Madame la présidente, mesdames, messieurs les sénateurs, le présent débat est très fort, très nuancé, et met en lumière les interrogations que suscite cet article important. Je n’ai pas l’ambition de répondre à l’ensemble des interventions, mais je tiens à préciser l’esprit de cette proposition de loi, ce qu’elle est et ce qu’elle n’est pas.
Aujourd’hui, un patient atteint d’un mal incurable peut-il demander l’arrêt de ses traitements ? La réponse est oui. Il en est ainsi depuis la loi du 4 mars 2002 relative aux droits des malades et à la qualité du système de santé.
Aujourd’hui, un patient, pour qui l’arrêt des traitements entraîne une très forte souffrance physique ou qui souffre, indépendamment de l’arrêt des traitements, peut-il demander un apaisement, notamment par recours à des procédés de sédation ? La réponse est oui. C’est le travail quotidien des équipes de soins palliatifs. Ces dernières parlent d’ailleurs d’aider le patient à « lâcher prise ». En d’autres termes, le patient, confronté à une douleur insoutenable, doit être accompagné et aidé pour que sa douleur ne rende pas sa fin de vie insupportable.
Aujourd’hui, donc, le droit actuel permet à un patient de demander à bénéficier de l’arrêt des traitements et de sédations, qui permettront d’accompagner et de soulager les derniers moments de sa vie.
Dans ce contexte, au regard des lois en vigueur, qu’apporte de plus le texte que nous examinons ?
Il ne s’agit pas d’introduire une rupture. La sédation peut avoir un effet induit, qui est le décès, mais le décès n’est pas recherché. De ce point de vue, la proposition de loi ne change rien.
Il s’agit non pas d’appliquer la sédation pour le décès, mais, le cas échéant, de l’appliquer jusqu’au décès. C’est une différence de taille ! Cela permettra au patient d’être endormi jusqu’au moment où il passera de l’endormissement à la mort. En revanche, je le répète, il ne s’agit pas, par la sédation, de rechercher la mort, même si ce peut être un effet induit.

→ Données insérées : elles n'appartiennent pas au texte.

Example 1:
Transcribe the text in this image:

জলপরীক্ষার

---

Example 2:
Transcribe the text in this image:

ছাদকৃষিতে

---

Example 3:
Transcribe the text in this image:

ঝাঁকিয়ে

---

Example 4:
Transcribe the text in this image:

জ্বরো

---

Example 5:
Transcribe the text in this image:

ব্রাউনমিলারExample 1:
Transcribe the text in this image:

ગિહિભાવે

Tel qu’il a été élaboré, que prévoit ce texte ?
En premier lieu, comme le président de la commission des affaires sociales l’a souligné, ce texte permet une organisation et une mise en cohérence des pratiques aujourd’hui observées sur le territoire. Je précise que la Société française d’accompagnement et de soins palliatifs soutient cette démarche, ce qui montre bien qu’elle ne la distingue pas de la démarche des soins palliatifs et n’y voit en aucun cas une rupture.

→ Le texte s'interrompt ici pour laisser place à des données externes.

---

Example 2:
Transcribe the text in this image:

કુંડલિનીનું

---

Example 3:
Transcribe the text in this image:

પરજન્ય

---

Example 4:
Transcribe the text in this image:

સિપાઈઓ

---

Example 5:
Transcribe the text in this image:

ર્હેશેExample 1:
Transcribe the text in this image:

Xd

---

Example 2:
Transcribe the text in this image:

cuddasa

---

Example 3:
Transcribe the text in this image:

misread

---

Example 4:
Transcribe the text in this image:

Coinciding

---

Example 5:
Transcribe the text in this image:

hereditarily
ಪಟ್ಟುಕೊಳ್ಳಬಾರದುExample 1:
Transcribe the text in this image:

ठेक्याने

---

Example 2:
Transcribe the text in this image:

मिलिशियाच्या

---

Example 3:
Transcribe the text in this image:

Le premier objectif de cette proposition de loi, mesdames, messieurs les sénateurs, c’est bien de coordonner les pratiques palliativistes existantes, de leur apporter davantage de cohérence et de sens.
En second lieu, et c’est un objectif important, ce texte crée un droit nouveau : le patient pourra demander la sédation. Aujourd’hui, dans le colloque singulier qu’il entretient avec l’équipe médicale, il peut déjà le faire, mais la décision est médicale. Si cette proposition de loi est adoptée, le patient aura le droit de demander à bénéficier d’une sédation, dans un cadre précis et dans des conditions déterminées – le patient est atteint d’une maladie incurable et est au bout du bout de la maladie ; le traitement n’existe pas ; la souffrance à laquelle le patient est confronté est insupportable.
Voilà la nouveauté ou l’avancée – j’ignore quel est le terme le plus adéquat – de ce texte : il s’agit de se placer du point de vue du patient. L’élément important, ce n’est pas tant la nature des traitements ou des accompagnements qui sont proposés que le fait que le patient a le droit, dans des conditions particulières, de demander à une équipe médicale de bénéficier d’une sédation jusqu’au moment où il mourra.
Ce n’est que cela, rien que cela, mais c’est déjà tout cela. Ce n’est en aucun cas une rupture vers l’euthanasie, mais c’est reconnaître au patient un droit qui n’est pas inscrit aujourd'hui dans la loi.
Telles sont les précisions que je souhaitais apporter pour éclairer ce débat et pour qu’aucune ambiguïté ne subsiste sur la finalité de cette proposition de loi. D’aucuns trouveront peut-être que ce texte ne va pas assez loin ; c’est le débat qui a eu lieu la nuit dernière. Reste que ce texte ne contient pas les germes de l’euthanasie ou d’une assistance au suicide.